Task statement. Print the lines that run from the line with "97: (174, 22)" to the line with "152: (585, 11)", keeping both end lines, exactly as they appear in the entries below, and nothing else.
┄┄┄┄┄┄┄┄┄┄
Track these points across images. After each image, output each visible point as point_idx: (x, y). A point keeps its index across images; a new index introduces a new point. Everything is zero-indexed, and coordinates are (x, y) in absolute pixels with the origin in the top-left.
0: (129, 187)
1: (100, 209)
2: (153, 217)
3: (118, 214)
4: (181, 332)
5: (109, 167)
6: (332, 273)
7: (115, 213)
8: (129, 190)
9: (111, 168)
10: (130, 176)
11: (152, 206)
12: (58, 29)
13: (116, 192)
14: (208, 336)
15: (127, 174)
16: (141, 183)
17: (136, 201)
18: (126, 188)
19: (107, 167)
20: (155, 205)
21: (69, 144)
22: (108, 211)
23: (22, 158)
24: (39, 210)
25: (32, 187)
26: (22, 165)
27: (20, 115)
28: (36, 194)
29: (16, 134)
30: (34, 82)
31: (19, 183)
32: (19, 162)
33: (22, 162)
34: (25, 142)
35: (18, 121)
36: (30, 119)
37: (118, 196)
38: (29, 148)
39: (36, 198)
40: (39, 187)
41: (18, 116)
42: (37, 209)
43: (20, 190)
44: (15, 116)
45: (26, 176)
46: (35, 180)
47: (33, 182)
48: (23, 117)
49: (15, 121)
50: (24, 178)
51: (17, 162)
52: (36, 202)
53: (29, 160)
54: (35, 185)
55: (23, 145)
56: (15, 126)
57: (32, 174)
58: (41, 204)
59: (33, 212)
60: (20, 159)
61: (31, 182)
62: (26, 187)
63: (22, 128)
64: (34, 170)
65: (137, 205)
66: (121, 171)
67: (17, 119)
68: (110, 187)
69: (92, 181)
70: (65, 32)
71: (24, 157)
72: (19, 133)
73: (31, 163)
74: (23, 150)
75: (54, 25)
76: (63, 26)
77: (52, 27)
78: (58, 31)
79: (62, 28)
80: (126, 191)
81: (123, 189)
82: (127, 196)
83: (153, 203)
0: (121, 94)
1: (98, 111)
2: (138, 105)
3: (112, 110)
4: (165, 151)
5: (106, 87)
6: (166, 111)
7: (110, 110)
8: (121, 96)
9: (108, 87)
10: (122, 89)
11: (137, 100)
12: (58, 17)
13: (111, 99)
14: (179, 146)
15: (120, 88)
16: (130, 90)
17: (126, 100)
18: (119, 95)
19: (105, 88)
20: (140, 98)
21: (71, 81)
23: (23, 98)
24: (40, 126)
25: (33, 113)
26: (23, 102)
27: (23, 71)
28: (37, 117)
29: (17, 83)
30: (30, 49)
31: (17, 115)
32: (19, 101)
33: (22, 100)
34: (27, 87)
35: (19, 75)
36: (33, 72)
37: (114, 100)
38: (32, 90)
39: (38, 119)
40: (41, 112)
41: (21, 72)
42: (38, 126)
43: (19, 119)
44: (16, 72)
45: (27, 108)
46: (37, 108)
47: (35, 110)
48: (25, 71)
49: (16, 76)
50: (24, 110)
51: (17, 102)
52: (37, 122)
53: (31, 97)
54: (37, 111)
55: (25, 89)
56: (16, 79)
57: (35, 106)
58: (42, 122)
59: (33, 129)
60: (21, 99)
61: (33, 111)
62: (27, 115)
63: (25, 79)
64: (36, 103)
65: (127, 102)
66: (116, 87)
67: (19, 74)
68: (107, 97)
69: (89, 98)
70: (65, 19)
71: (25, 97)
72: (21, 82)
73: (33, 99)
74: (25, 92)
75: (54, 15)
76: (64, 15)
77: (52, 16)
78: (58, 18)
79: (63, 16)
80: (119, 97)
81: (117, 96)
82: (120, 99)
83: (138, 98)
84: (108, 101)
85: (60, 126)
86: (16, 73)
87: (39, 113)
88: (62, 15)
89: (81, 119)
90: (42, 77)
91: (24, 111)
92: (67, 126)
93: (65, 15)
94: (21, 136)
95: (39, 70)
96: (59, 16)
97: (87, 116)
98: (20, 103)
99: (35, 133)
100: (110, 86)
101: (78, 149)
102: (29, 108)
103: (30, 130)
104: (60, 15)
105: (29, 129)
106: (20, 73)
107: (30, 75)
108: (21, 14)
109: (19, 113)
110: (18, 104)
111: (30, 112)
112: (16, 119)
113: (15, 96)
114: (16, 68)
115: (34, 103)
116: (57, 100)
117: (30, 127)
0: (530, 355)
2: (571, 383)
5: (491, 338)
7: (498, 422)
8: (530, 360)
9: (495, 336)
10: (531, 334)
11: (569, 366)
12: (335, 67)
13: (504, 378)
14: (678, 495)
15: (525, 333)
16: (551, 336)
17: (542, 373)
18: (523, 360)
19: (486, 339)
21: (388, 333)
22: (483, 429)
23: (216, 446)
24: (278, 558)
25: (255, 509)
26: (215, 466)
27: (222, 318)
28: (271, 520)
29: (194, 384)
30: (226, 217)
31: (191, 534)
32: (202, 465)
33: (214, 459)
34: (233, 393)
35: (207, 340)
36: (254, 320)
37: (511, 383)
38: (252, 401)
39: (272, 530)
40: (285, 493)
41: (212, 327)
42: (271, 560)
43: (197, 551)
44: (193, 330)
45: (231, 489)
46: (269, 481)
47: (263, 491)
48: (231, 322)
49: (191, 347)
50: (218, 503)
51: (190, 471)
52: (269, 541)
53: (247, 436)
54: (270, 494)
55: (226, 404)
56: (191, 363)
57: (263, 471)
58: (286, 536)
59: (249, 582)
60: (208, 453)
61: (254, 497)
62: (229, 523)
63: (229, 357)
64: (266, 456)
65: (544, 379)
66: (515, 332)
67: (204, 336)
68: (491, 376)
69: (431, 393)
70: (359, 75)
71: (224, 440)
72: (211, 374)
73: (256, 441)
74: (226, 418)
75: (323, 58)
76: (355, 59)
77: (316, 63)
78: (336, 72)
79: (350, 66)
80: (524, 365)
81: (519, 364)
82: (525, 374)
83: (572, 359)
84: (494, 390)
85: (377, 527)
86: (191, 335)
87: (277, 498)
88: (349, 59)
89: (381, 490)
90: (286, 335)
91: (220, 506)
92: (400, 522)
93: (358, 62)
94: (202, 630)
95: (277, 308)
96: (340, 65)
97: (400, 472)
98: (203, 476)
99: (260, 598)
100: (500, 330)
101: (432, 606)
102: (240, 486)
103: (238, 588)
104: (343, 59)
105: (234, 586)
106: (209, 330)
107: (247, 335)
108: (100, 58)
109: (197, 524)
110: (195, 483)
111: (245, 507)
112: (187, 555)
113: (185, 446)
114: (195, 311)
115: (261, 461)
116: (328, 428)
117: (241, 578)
┄┄┄┄┄┄┄┄┄┄
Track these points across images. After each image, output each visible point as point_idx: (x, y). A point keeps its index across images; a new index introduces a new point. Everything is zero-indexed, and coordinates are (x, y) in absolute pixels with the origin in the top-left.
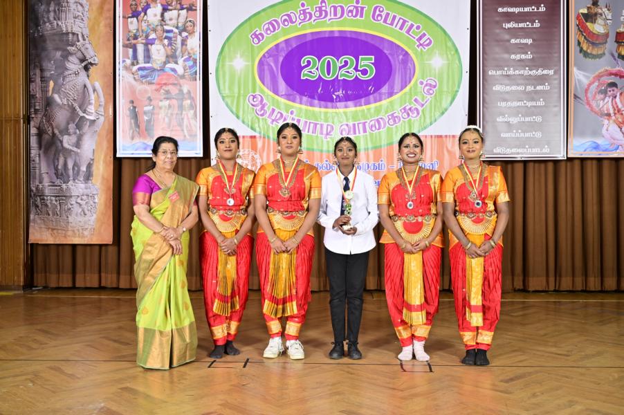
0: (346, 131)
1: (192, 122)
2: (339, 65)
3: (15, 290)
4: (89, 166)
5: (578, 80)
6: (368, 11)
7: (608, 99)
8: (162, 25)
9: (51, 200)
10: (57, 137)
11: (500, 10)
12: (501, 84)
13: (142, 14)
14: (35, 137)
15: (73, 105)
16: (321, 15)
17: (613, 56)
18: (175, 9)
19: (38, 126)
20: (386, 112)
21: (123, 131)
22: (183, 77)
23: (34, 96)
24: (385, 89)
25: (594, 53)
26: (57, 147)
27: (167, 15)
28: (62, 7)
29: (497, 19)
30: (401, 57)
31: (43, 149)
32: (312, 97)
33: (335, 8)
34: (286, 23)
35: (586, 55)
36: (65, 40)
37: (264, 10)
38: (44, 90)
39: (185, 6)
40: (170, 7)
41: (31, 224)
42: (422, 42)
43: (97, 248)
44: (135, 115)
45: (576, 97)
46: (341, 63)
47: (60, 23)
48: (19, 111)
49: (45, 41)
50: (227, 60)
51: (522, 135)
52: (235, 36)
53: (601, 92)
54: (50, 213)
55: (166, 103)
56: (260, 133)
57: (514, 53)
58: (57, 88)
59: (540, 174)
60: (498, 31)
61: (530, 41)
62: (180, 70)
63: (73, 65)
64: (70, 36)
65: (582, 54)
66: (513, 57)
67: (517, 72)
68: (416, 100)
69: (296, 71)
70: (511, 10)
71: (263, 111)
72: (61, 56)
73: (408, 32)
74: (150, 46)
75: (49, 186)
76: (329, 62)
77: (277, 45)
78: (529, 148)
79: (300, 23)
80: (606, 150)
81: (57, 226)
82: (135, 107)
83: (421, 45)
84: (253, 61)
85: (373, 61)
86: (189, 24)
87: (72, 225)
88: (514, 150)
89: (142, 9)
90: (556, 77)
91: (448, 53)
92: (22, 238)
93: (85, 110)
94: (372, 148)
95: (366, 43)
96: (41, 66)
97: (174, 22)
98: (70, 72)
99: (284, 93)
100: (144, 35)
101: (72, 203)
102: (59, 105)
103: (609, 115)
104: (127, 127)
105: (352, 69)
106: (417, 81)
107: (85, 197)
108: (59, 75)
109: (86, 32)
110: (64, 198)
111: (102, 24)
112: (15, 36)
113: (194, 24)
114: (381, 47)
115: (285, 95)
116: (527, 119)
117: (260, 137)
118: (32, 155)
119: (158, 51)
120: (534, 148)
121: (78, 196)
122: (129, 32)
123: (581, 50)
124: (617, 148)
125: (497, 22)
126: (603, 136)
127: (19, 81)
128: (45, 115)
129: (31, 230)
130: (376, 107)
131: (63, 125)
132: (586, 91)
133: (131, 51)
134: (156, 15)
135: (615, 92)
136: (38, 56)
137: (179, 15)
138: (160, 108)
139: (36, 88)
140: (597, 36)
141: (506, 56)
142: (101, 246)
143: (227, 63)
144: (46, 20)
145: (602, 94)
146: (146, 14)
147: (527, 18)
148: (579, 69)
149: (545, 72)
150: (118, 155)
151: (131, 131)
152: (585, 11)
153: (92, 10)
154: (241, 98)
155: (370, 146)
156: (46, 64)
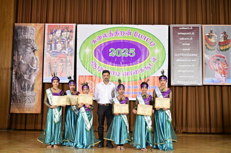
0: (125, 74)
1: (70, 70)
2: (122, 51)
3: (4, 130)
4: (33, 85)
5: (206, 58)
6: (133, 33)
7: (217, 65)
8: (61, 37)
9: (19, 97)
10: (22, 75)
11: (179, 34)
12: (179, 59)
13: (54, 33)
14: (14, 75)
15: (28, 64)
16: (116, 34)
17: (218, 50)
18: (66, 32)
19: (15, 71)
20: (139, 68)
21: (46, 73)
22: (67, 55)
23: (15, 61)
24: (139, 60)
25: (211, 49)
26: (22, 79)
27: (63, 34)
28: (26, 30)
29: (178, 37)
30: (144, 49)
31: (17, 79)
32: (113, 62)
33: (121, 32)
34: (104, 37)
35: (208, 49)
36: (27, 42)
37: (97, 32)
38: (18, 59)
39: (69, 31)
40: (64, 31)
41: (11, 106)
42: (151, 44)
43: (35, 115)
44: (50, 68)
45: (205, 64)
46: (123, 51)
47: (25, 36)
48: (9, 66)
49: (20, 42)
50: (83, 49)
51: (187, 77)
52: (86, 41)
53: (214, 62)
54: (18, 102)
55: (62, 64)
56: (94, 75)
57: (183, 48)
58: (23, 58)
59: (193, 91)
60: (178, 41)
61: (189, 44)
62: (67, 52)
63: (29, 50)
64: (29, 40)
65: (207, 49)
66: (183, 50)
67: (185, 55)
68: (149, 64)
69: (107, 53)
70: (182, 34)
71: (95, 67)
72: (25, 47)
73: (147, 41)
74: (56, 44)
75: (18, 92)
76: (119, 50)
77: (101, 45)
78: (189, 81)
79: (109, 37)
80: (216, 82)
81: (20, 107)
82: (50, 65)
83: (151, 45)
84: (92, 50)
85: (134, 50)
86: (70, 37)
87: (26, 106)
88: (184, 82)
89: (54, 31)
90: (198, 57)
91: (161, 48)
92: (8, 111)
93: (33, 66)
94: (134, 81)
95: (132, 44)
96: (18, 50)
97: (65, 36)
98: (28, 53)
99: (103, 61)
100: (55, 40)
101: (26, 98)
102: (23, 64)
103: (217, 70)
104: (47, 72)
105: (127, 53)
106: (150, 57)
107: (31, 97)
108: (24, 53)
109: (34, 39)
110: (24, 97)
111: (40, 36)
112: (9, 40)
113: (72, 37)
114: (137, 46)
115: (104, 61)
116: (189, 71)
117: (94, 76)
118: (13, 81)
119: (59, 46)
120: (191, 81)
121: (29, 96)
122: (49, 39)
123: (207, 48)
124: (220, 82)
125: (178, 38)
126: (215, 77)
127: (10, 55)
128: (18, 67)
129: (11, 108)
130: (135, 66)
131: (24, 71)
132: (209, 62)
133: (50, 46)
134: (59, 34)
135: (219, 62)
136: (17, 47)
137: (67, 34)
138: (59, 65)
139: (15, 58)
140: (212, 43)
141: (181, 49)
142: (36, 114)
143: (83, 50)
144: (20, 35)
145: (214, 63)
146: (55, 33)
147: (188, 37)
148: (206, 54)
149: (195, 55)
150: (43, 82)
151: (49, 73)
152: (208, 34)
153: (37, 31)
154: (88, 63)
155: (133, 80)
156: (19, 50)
┄┄┄┄┄┄┄┄┄┄
Exercise response.
97: (174, 22)
98: (70, 72)
99: (284, 93)
100: (144, 35)
101: (72, 203)
102: (59, 105)
103: (609, 115)
104: (127, 127)
105: (352, 69)
106: (417, 81)
107: (85, 197)
108: (59, 75)
109: (86, 32)
110: (64, 198)
111: (102, 24)
112: (15, 36)
113: (194, 24)
114: (381, 47)
115: (285, 95)
116: (527, 119)
117: (260, 137)
118: (32, 155)
119: (158, 51)
120: (534, 148)
121: (78, 196)
122: (129, 32)
123: (581, 50)
124: (617, 148)
125: (497, 22)
126: (603, 136)
127: (19, 81)
128: (45, 115)
129: (31, 230)
130: (376, 107)
131: (63, 125)
132: (586, 91)
133: (131, 51)
134: (156, 15)
135: (615, 92)
136: (38, 56)
137: (179, 15)
138: (160, 108)
139: (36, 88)
140: (597, 36)
141: (506, 56)
142: (101, 246)
143: (227, 63)
144: (46, 20)
145: (602, 94)
146: (146, 14)
147: (527, 18)
148: (579, 69)
149: (545, 72)
150: (118, 155)
151: (131, 131)
152: (585, 11)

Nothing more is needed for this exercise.